Charlie Dempsey, the Kiwi responsible for South Africa losing it’s bid to hold the 2006 soccer world cup final, was allegedly offered a gift by German interests in return for the guarantee of his vote, the Irish Times Newspaper reports.

The newspaper reported the allegations of gift giving on Thursday evening (Friday morning NZ time) which it said first surfaced on British Television’s Channel 4 News.

A FIFA source told the channel Mr Dempsey admitted he had received a letter from the secretary of the German bid team, offering a gift in return for the guarantee of his vote.

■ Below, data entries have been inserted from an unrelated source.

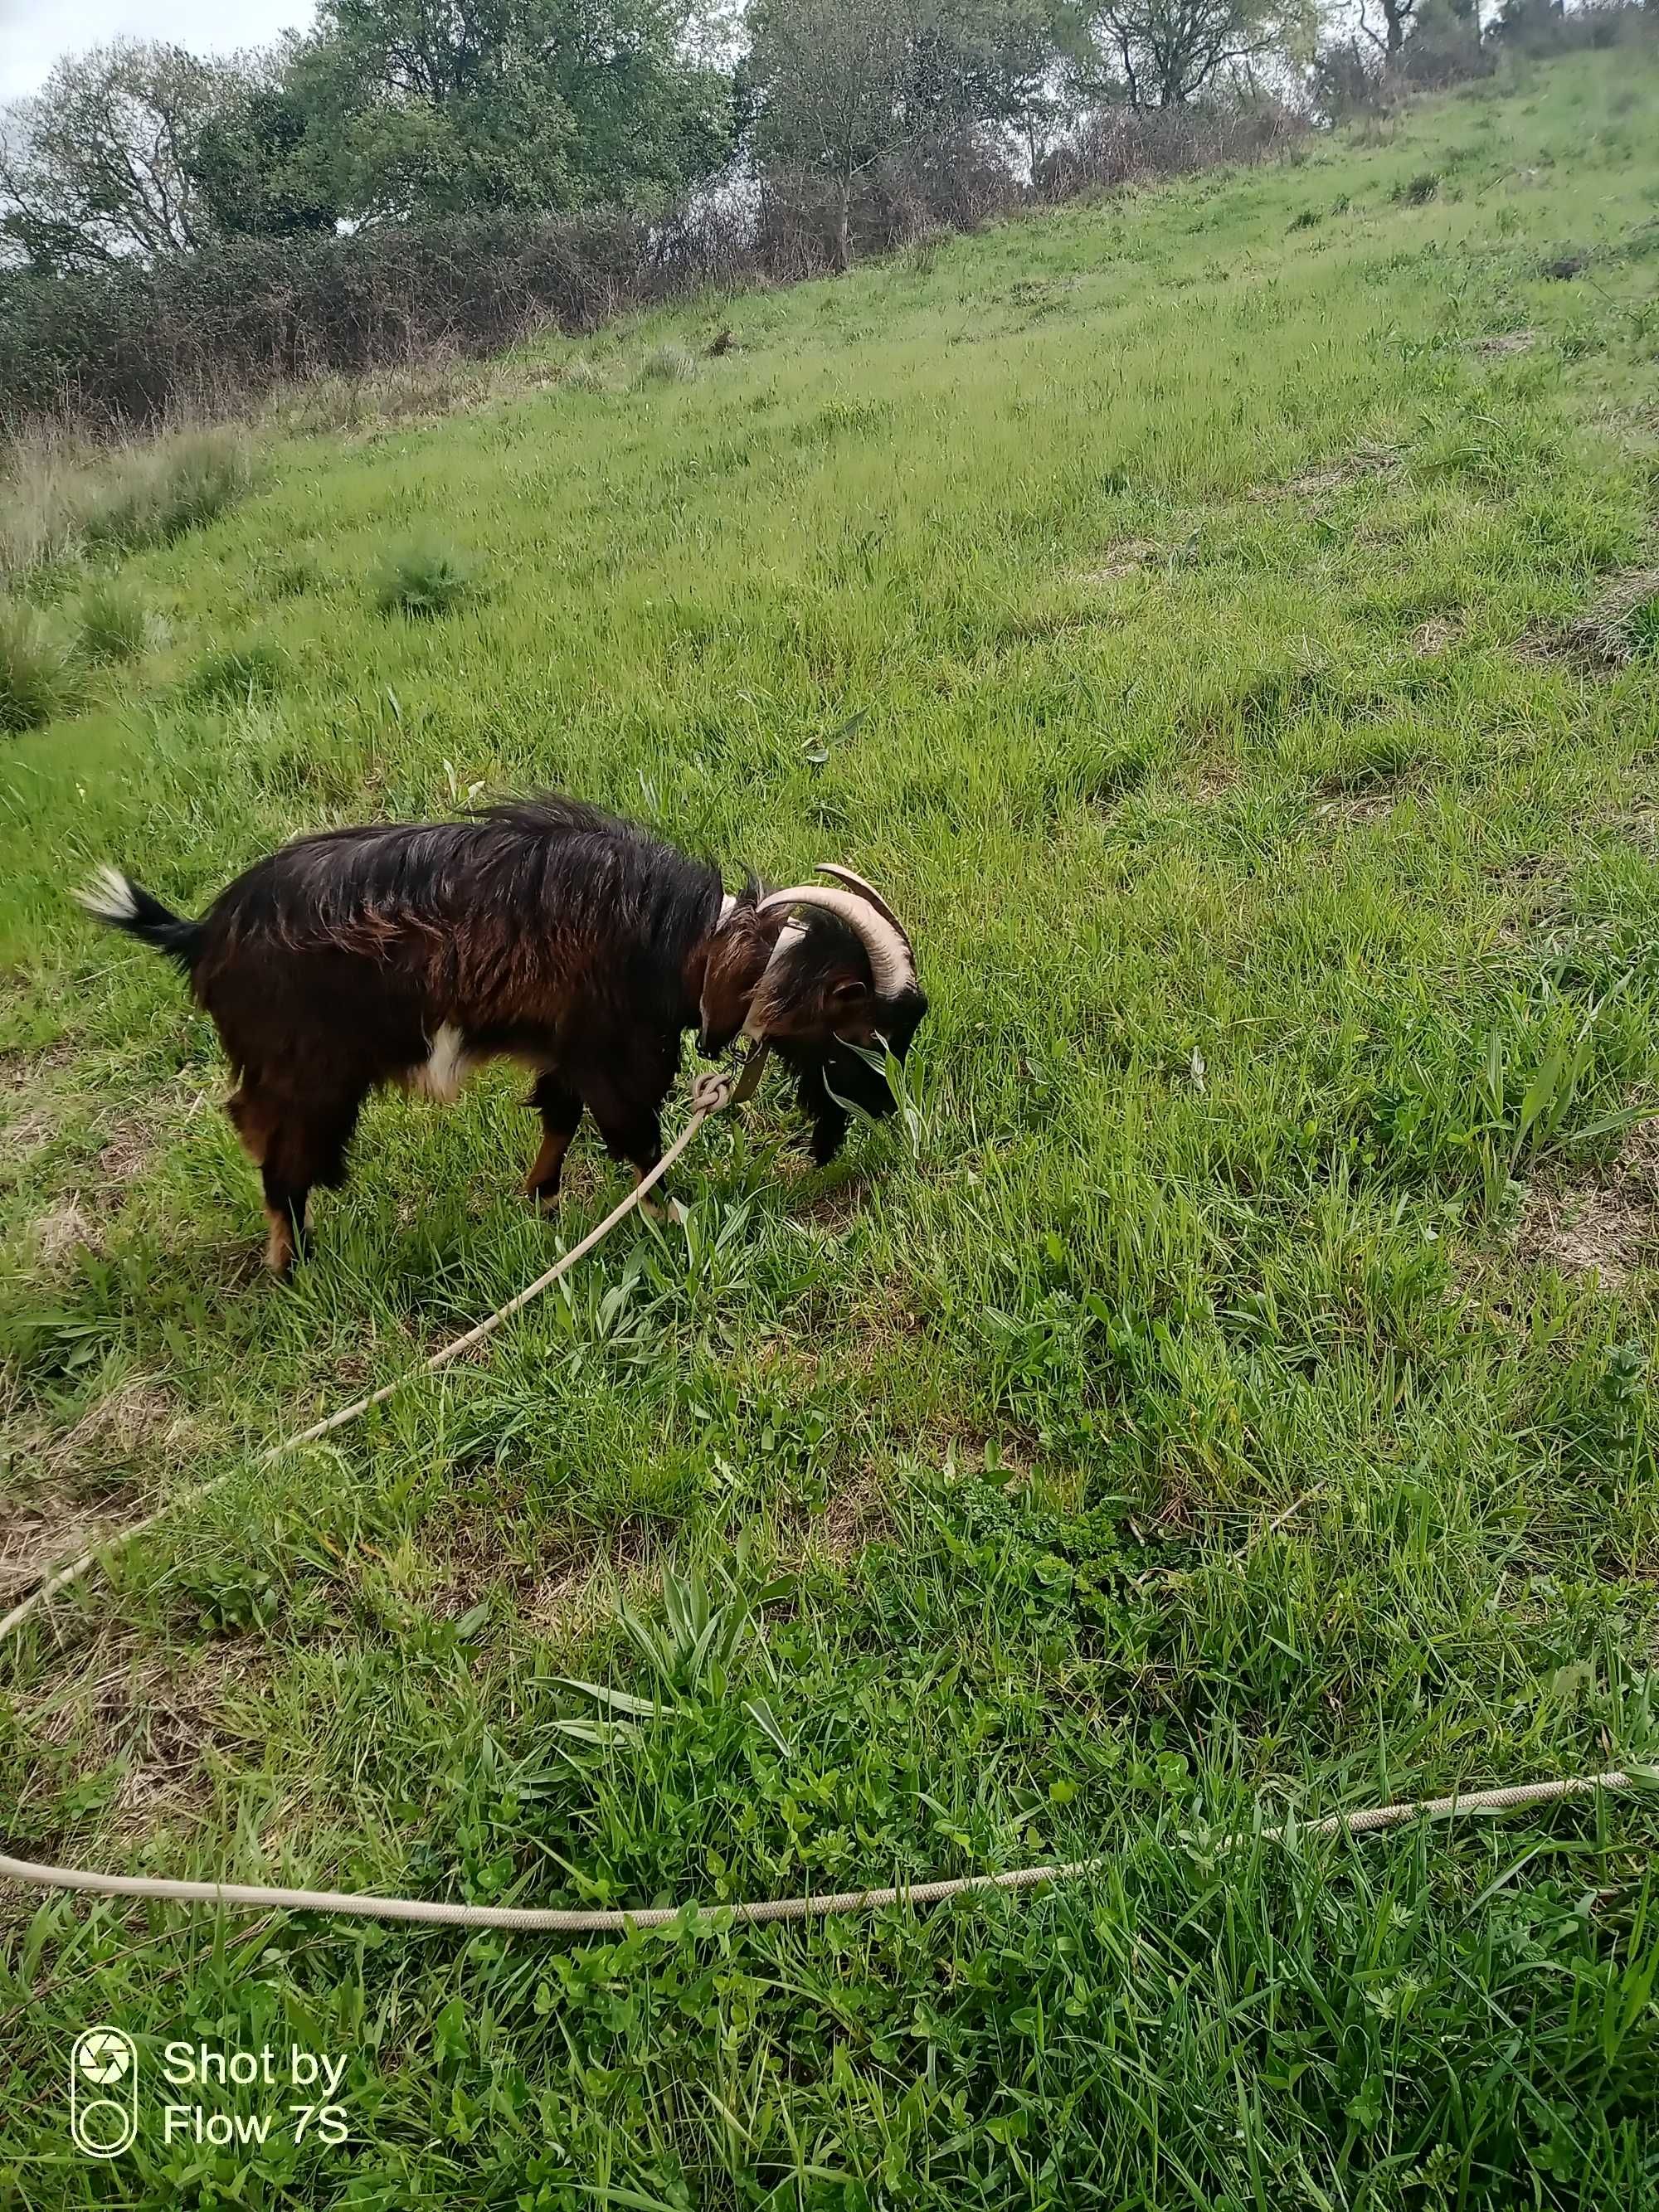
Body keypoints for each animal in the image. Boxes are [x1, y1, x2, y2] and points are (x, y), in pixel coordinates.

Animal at [78, 800, 929, 1282]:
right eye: (860, 1025)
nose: (889, 1112)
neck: (681, 940)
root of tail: (202, 932)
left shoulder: (566, 1050)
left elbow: (559, 1119)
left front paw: (543, 1206)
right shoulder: (612, 1053)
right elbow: (637, 1139)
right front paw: (672, 1219)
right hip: (306, 1075)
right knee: (278, 1157)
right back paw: (294, 1268)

Mr Dempsey was one of between five and 10 other delegates who had admitted receiving letters from German interests, the channel said. It has not been confirmed whether any of the delegates accepted the gift.

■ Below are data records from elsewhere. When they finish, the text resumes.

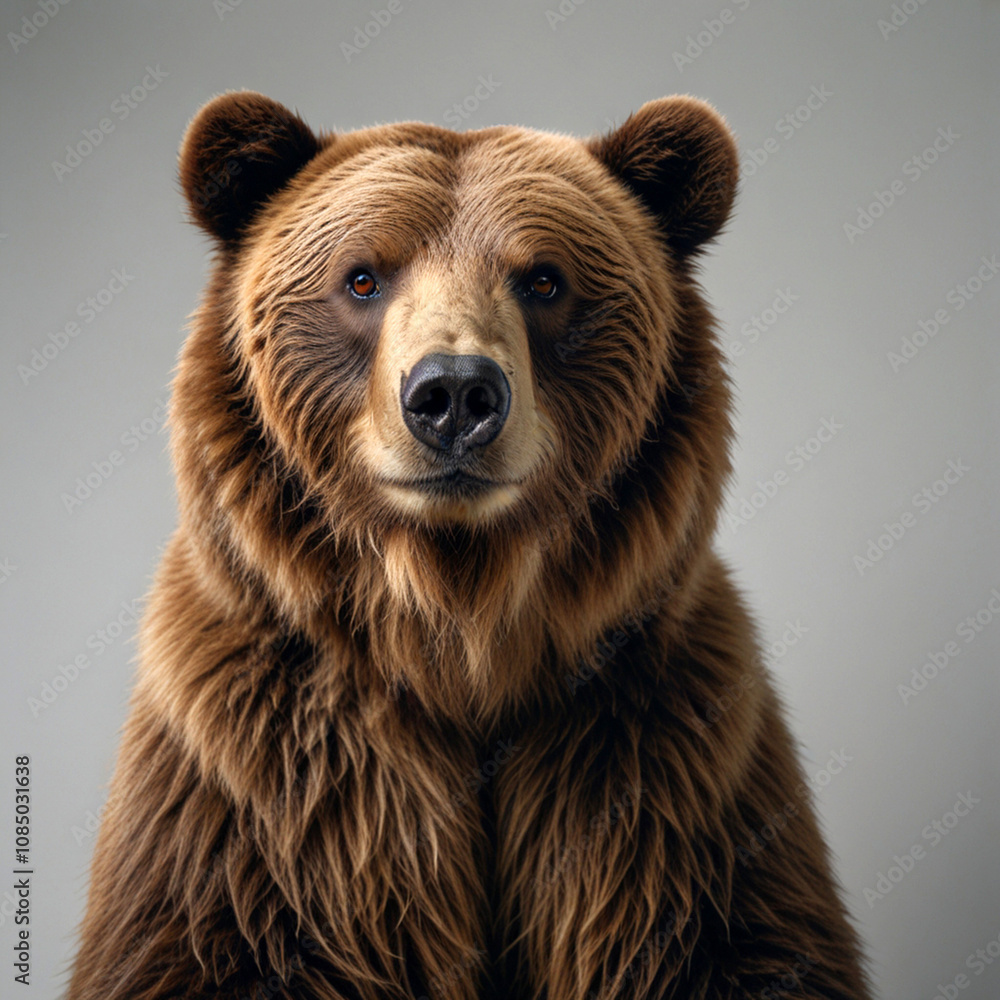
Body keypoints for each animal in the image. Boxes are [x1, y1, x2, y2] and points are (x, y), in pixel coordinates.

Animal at [66, 91, 872, 1000]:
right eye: (362, 276)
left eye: (544, 278)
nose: (454, 393)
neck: (459, 624)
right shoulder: (261, 808)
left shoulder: (658, 777)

Mr Dempsey was the sole abstainer in the final round of bidding for the rights to hold the 2006 world-cup finals. His abstention meant final contender South Africa lost by one vote to European rivals Germany.

The move was criticised by many on both sides of the bid, including his fellow delegates and the New Zealand Government. Soccer New Zealand had advised Dempsey, their representative, to vote for South Africa - the New Zealand Government's official choice of the hosts for the games.

Soccer NZ chief executive Bill McGowan says while he is shocked at Mr Dempsey’s decision to abstain, he believes Mr Dempsey must have had his reasons for changing tack.

The New Zealand Herald reports correspondents in South Africa saying there are suggestions Mr Dempsey abstained in protest over accusations leveled at him.

Meanwhile, an Irish Times article quotes a fellow FIFA delegate speaking in defence of Mr Dempsey. English bid supporter, Peter Hill said Mr Dempsey abstained from voting because of the “unsustainable pressure” from the other bidders - presumably including Germany and South Africa.

Mr Hill, said the pressure exerted on the 79-year-old began from five o'clock yesterday morning. Mr. Dempsey felt it so much that he feared his personal integrity would be compromised, and that the vote would not be a free and fair ballot, Mr Hill said.

Whatever the reason for Mr Dempsey’s action, all is likely to become clear at Sunday’s World Cup Oceania meeting in Auckland, when Mr Dempsey will meet with New Zealand soccer executives to explain his reasoning.